The next few days of the conference was immense with presentations, discussions, solutions and suggestions on the way forward when it came to do with issues of health and the environment.
As an outlining agenda for change, the meeting had established fruitful objectives of which some were to;
The gathering had expressively interesting outcomes: The participants agreed that they now had a better understanding of regional POs priorities and opportunities, existing resources for POs current priority issues and opportunities, had enhanced relationships among POs in the region and finally drafted regional strategy contents based on the POs priority issues.
Children’s Environmental Health Foundation (CEHF) chairperson in Zambia, Michael Musenga also stood at the pulpit of the meeting and established what the organization had been doing in the country towards the management of chemicals and toxins.
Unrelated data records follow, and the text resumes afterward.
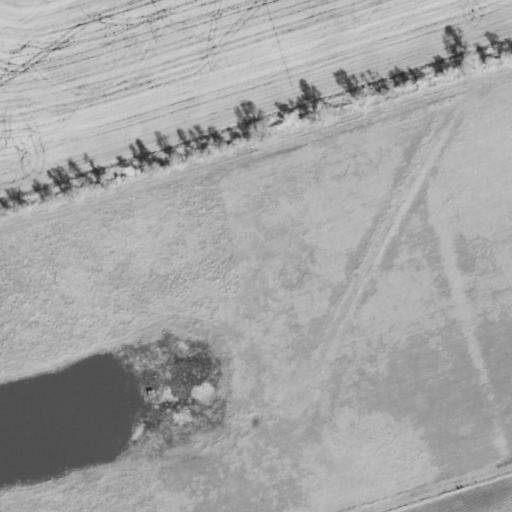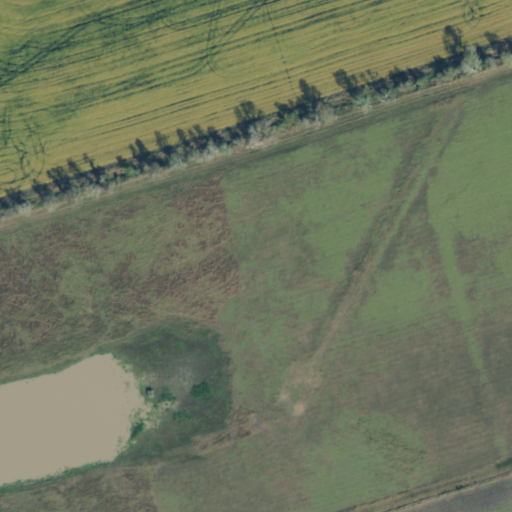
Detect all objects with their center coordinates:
road: (375, 254)
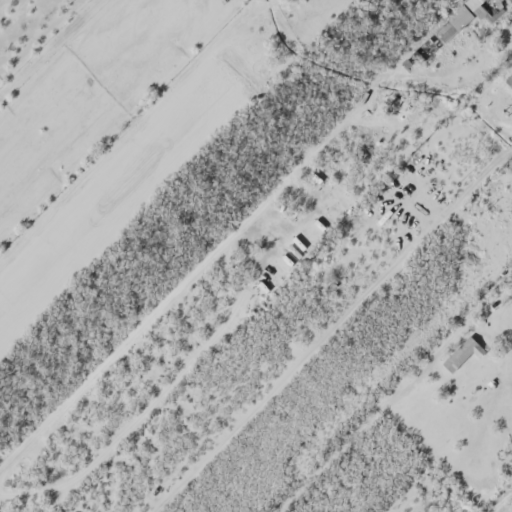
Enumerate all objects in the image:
building: (483, 6)
building: (450, 19)
building: (423, 44)
building: (507, 76)
road: (329, 330)
building: (457, 350)
building: (458, 354)
road: (380, 403)
road: (505, 504)
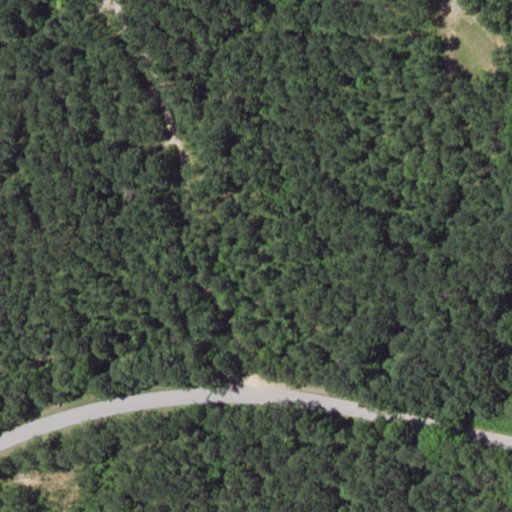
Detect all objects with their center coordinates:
road: (255, 393)
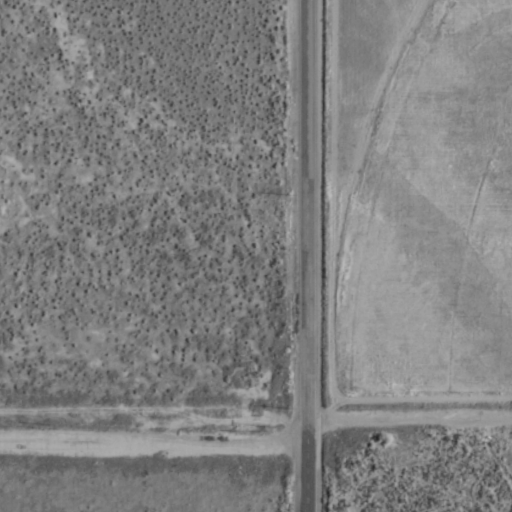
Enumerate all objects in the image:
crop: (408, 208)
road: (310, 256)
road: (256, 418)
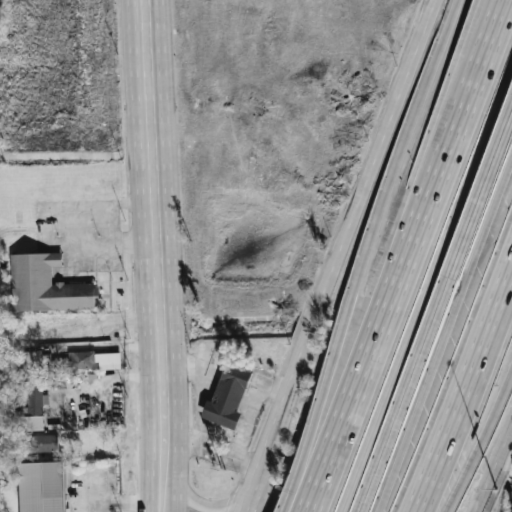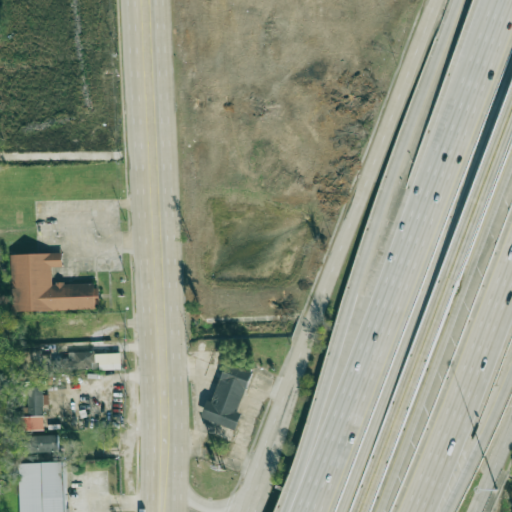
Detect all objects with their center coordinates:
road: (477, 184)
road: (481, 198)
road: (357, 220)
road: (155, 239)
road: (369, 253)
road: (405, 256)
building: (47, 285)
building: (47, 285)
road: (425, 290)
road: (444, 332)
building: (46, 345)
building: (81, 359)
building: (78, 361)
building: (108, 361)
road: (105, 379)
road: (460, 387)
road: (397, 393)
road: (406, 395)
building: (228, 396)
building: (228, 397)
building: (32, 409)
building: (33, 410)
building: (37, 443)
building: (42, 443)
road: (483, 445)
road: (262, 471)
road: (494, 474)
building: (41, 486)
building: (41, 486)
road: (159, 495)
road: (201, 506)
road: (248, 507)
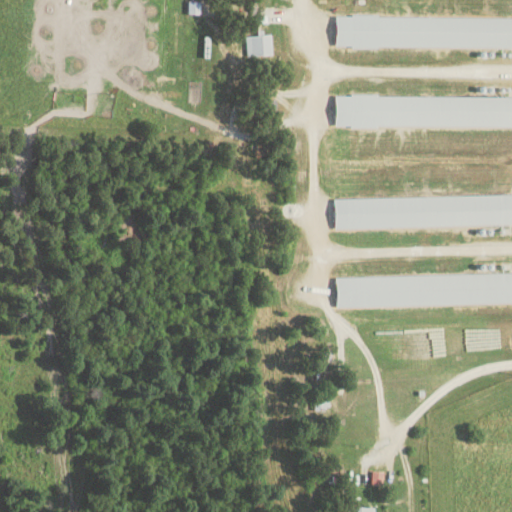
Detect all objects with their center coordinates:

He established that the fruition of the meeting will allow the organization to work on the draft strategy for sharing and further input.
Mr Musenga also stated that the organization will also work on national and thematic areas which will form networks to work against the use of harmful chemicals and toxins.
He added that policy and governance will also help the organization build networks with government and look to how issues to do with toxins and chemicals could be addressed from national to the local level.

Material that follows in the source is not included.